Die Fregatte „Bayern“ kommt
Bidens größte Schwäche, die Xi Jinping zweifellos kennt, ist das Verhalten der Verbündeten. Auf die Frage aus Washington, wie man sich auf praktische Mittel und Wege einigen könne, um Peking die Stirn zu bieten, gibt es widersprüchliche Antworten, je nachdem, wo man sich in der Welt befindet. Das daraus resultierende Dilemma erhielt im US-Verteidigungsministerium das Label „Wort-Tat-Diskrepanz“. Mitte Juli verbuchte Biden den bisher größten Triumph, was „Worte“ angeht, als die 30 NATO-Staaten zusammen mit Australien, Neuseeland und Japan eine Erklärung verabschiedeten, mit der „bösartige chinesische Cyber-Angriffe“ verurteilt wurden. Doch dieser Erfolg blieb die Ausnahme. Biden nutzte zwar seit seinem Amtsantritt Gelegenheiten wie G7- und NATO-Gipfel, den Sicherheitsdialog USA/Japan/Australien/Indien wie das Geheimdienstbündnis „Five Eyes“, um eine Front gegen China aufzubauen – doch das blieb Stückwerk.
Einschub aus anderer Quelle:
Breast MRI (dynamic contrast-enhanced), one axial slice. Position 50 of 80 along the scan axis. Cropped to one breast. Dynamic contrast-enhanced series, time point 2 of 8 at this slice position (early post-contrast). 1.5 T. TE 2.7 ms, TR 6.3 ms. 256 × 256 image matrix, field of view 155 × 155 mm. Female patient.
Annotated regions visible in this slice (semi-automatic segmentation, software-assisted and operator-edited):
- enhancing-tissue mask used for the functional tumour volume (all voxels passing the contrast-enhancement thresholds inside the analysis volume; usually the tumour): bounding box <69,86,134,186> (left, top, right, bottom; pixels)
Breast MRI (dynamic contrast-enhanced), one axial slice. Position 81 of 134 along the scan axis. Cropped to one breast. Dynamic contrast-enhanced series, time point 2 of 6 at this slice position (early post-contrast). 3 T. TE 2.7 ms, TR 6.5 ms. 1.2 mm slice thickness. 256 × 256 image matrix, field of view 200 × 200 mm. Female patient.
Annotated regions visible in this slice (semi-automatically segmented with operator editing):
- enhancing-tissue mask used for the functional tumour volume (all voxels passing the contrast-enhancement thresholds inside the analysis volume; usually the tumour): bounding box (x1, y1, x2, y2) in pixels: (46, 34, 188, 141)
Deutschland etwa zeigt sich wohlwollend und hat die Fregatte „Bayern“ in den Fernen Osten entsandt, ist aber nicht bereit, das große Exportgeschäft im verarbeitenden Gewerbe zu gefährden. Armin Laschet, Angela Merkels wahrscheinlicher Nachfolger im Kanzleramt, fragt unverhohlen: „Brauchen wir einen neuen Gegner?“ Präsident Macron bezweifelt das.